Return every record in full. Match each one exactly.

···

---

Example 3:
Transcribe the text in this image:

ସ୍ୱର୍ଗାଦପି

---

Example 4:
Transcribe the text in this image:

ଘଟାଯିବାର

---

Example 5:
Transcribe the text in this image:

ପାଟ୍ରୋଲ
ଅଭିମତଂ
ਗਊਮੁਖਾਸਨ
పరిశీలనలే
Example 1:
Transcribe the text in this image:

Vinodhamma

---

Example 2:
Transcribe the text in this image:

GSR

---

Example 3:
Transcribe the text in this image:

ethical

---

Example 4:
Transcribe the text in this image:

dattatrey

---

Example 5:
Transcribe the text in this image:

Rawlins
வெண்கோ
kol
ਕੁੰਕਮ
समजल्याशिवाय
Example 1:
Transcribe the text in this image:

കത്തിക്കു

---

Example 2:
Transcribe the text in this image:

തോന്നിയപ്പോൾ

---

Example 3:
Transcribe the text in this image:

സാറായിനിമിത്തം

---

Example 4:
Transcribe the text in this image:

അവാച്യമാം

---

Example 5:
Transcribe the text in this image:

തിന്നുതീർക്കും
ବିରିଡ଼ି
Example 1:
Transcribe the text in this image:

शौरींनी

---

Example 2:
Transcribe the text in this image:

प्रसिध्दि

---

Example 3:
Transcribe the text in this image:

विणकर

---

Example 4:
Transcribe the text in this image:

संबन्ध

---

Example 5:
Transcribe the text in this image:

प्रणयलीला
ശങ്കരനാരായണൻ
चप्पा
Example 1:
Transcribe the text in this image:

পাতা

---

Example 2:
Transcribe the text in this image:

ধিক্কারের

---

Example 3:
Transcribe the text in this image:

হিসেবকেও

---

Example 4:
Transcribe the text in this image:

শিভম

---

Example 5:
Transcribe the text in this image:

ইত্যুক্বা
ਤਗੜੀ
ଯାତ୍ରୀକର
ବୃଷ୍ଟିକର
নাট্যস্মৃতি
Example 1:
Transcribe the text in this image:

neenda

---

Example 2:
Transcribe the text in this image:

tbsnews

···

*Reply*:
---

Example 3:
Transcribe the text in this image:

ସ୍ୱର୍ଗାଦପି

---

Example 4:
Transcribe the text in this image:

ଘଟାଯିବାର

---

Example 5:
Transcribe the text in this image:

ପାଟ୍ରୋଲ
ଅଭିମତଂ
ਗਊਮੁਖਾਸਨ
పరిశీలనలే
Example 1:
Transcribe the text in this image:

Vinodhamma

---

Example 2:
Transcribe the text in this image:

GSR

---

Example 3:
Transcribe the text in this image:

ethical

---

Example 4:
Transcribe the text in this image:

dattatrey

---

Example 5:
Transcribe the text in this image:

Rawlins
வெண்கோ
kol
ਕੁੰਕਮ
समजल्याशिवाय
Example 1:
Transcribe the text in this image:

കത്തിക്കു

---

Example 2:
Transcribe the text in this image:

തോന്നിയപ്പോൾ

---

Example 3:
Transcribe the text in this image:

സാറായിനിമിത്തം

---

Example 4:
Transcribe the text in this image:

അവാച്യമാം

---

Example 5:
Transcribe the text in this image:

തിന്നുതീർക്കും
ବିରିଡ଼ି
Example 1:
Transcribe the text in this image:

शौरींनी

---

Example 2:
Transcribe the text in this image:

प्रसिध्दि

---

Example 3:
Transcribe the text in this image:

विणकर

---

Example 4:
Transcribe the text in this image:

संबन्ध

---

Example 5:
Transcribe the text in this image:

प्रणयलीला
ശങ്കരനാരായണൻ
चप्पा
Example 1:
Transcribe the text in this image:

পাতা

---

Example 2:
Transcribe the text in this image:

ধিক্কারের

---

Example 3:
Transcribe the text in this image:

হিসেবকেও

---

Example 4:
Transcribe the text in this image:

শিভম

---

Example 5:
Transcribe the text in this image:

ইত্যুক্বা
ਤਗੜੀ
ଯାତ୍ରୀକର
ବୃଷ୍ଟିକର
নাট্যস্মৃতি
Example 1:
Transcribe the text in this image:

neenda

---

Example 2:
Transcribe the text in this image:

tbsnews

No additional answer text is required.